EXERCISE ->
Repeat nothing but the lines below running from the one containing "picture frame [933,326,965,383]" to the one containing "picture [413,49,459,95] ->". Keep both end lines.

LISTED RECORDS ->
..............................

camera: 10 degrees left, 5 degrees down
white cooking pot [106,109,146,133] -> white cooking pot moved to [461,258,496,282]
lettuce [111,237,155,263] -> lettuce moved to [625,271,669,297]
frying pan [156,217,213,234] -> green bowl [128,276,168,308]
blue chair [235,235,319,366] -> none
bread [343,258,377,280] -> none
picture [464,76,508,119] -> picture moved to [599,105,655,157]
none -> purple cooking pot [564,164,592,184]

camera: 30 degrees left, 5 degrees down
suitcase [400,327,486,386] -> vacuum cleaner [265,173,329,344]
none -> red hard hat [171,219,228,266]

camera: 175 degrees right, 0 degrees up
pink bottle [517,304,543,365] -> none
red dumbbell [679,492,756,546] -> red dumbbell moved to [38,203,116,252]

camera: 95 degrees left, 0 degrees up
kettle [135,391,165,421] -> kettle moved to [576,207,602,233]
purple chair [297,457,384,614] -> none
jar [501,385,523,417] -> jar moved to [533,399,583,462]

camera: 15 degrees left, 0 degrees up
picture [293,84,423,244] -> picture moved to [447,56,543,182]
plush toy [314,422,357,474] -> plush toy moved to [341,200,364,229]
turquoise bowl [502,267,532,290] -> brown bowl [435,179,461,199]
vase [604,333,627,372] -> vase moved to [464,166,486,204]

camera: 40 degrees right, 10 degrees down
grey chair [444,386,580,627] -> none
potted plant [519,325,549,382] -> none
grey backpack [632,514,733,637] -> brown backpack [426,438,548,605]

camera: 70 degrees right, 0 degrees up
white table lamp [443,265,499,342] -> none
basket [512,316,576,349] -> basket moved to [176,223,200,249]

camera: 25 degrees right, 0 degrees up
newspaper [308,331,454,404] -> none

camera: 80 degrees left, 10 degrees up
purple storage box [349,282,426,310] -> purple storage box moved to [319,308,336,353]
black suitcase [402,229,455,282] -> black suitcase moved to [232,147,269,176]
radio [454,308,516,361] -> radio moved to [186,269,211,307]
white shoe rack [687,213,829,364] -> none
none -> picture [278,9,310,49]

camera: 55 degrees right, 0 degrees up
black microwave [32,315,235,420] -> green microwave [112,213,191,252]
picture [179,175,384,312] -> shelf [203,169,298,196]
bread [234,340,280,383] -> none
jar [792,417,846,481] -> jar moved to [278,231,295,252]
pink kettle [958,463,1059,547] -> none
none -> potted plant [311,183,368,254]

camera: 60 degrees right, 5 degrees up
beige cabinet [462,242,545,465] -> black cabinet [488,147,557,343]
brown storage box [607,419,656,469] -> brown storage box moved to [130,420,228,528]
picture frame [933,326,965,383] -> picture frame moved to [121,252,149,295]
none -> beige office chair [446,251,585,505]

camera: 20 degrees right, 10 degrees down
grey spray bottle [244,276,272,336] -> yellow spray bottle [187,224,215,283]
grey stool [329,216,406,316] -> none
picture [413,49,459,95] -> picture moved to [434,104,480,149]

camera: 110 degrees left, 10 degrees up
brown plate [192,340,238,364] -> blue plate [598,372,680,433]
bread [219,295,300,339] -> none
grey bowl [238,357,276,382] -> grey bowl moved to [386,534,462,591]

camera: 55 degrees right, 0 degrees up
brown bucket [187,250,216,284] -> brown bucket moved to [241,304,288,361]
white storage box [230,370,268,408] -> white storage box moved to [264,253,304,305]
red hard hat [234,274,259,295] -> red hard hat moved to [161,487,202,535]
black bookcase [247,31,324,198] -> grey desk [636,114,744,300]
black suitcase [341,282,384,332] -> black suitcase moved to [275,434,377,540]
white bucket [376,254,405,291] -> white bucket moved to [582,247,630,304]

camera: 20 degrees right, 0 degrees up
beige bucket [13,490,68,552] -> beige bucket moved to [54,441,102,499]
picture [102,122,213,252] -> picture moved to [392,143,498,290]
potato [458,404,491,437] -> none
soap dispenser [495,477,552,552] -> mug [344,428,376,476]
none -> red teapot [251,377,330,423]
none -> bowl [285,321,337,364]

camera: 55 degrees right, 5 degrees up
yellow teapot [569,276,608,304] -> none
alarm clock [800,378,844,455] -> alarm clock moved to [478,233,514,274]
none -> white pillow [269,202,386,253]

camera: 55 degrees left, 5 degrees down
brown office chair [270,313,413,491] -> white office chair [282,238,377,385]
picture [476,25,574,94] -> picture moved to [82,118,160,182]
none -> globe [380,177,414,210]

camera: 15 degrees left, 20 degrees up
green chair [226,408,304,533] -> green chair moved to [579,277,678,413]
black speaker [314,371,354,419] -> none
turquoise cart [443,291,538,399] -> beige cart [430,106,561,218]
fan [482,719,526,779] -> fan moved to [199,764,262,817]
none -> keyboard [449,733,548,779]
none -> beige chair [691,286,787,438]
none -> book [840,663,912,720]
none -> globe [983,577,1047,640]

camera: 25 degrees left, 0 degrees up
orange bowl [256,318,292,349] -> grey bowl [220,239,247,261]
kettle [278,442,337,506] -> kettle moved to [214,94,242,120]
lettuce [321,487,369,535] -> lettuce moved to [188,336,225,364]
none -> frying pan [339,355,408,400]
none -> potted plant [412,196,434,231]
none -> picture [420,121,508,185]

..............................

WRITTEN ANSWER ->
picture frame [933,326,965,383] -> picture frame moved to [121,252,149,295]
none -> beige office chair [446,251,585,505]

camera: 20 degrees right, 10 degrees down
grey spray bottle [244,276,272,336] -> yellow spray bottle [187,224,215,283]
grey stool [329,216,406,316] -> none
picture [413,49,459,95] -> picture moved to [434,104,480,149]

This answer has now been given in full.